Each party retains an attorney who assists him or her in obtaining a legal judgment, including going to court, if necessary. The litigation attorney’s role is to gather information, if necessary through formal discovery methods. Then, the attorney will prepare the best possible presentation of the client’s position. The attorney will work towards a settlement, and if needed, advocate the client’s position in court.
Litigation is necessary in cases where one party is unwilling to share information or actively hides it, or when a settlement can’t be reached through other means.
Neutral Case Evaluation
Facts and legal issues are presented by the attorneys to a neutral case evaluator. Usually, both parties are present. The evaluator gives an opinion regarding the legal and factual merits of each side’s case and the probable outcome if the case were to go to trial. This can help the parties decide whether they want to spend the time, money and emotions involved in going to trial.
An attorney is retained by the litigating parties to work as a neutral manager handling various aspects of the case, including information gathering, discovery disputes, temporary orders, and other preliminary matters. Case management can be combined with mediation and private judging. Case management can save the time and expense associated with going to court to resolve pre-trial issues.

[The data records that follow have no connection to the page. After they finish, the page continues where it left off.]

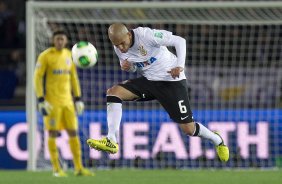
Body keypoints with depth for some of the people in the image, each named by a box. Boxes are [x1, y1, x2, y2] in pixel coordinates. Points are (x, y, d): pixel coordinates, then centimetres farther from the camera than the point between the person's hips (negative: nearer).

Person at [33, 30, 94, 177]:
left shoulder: (68, 55, 11)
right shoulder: (45, 56, -7)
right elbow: (37, 78, -8)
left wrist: (78, 99, 13)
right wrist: (41, 101, -15)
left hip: (67, 101, 5)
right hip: (52, 101, -5)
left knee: (73, 132, 3)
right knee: (53, 133, -3)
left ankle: (78, 167, 7)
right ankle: (56, 169, 2)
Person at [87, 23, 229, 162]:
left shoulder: (145, 35, -25)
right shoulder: (118, 49, -6)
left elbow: (179, 41, -20)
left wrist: (180, 66, -31)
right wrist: (127, 67, -12)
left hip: (172, 80, -6)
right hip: (148, 81, 6)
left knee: (188, 129, -6)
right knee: (113, 92, -15)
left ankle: (217, 140, 26)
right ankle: (111, 141, -20)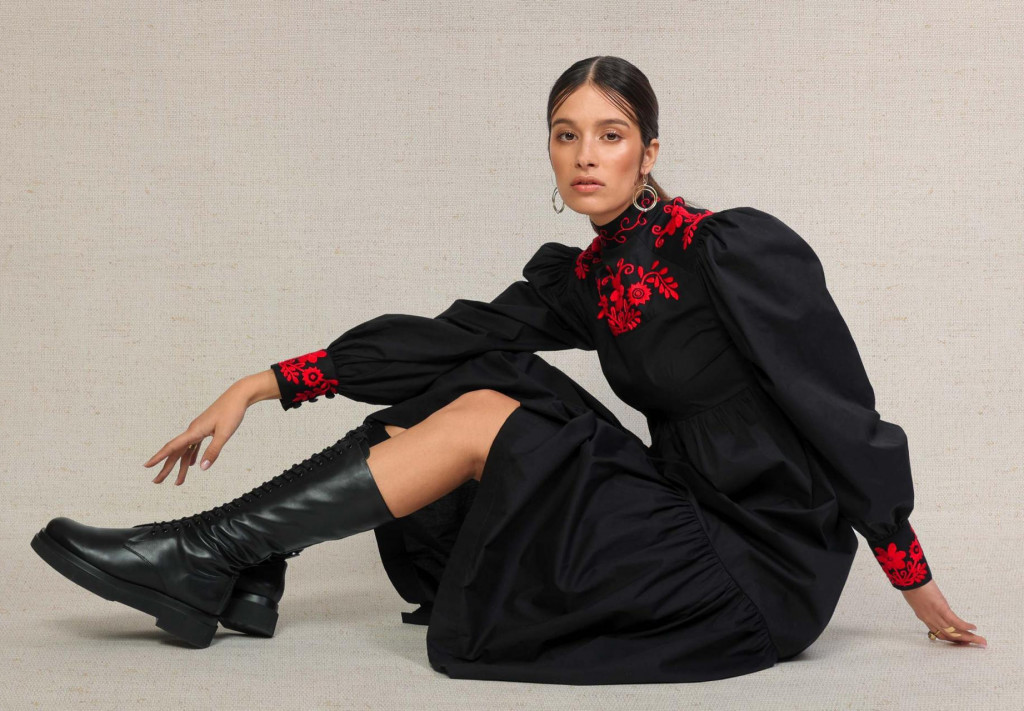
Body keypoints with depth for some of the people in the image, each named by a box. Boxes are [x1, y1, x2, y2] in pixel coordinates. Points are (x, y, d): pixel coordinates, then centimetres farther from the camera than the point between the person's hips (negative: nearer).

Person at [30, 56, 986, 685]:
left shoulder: (738, 247, -14)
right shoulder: (580, 277, 7)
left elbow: (844, 419, -12)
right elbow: (448, 337, 2)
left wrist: (914, 580, -8)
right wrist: (264, 385, -3)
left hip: (765, 572, -7)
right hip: (690, 530, 7)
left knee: (482, 420, -14)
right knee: (481, 380, -2)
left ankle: (206, 556, -7)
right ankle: (240, 577, -3)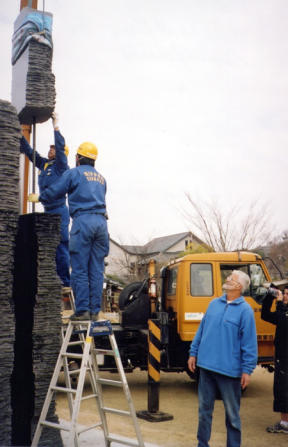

The parties retain an experienced private attorney to take the place of the Superior Court judge in deciding some or all of the issues in the case. The parties and judge determine a mutually convenient time for hearing or trial. The hearing or trial is typically held in the confidential office of the private judge. The parties and attorneys determine the level of formality for the rules and procedure. This can also avoid the time sometimes spent waiting for a trial on the courts’ busy calendar.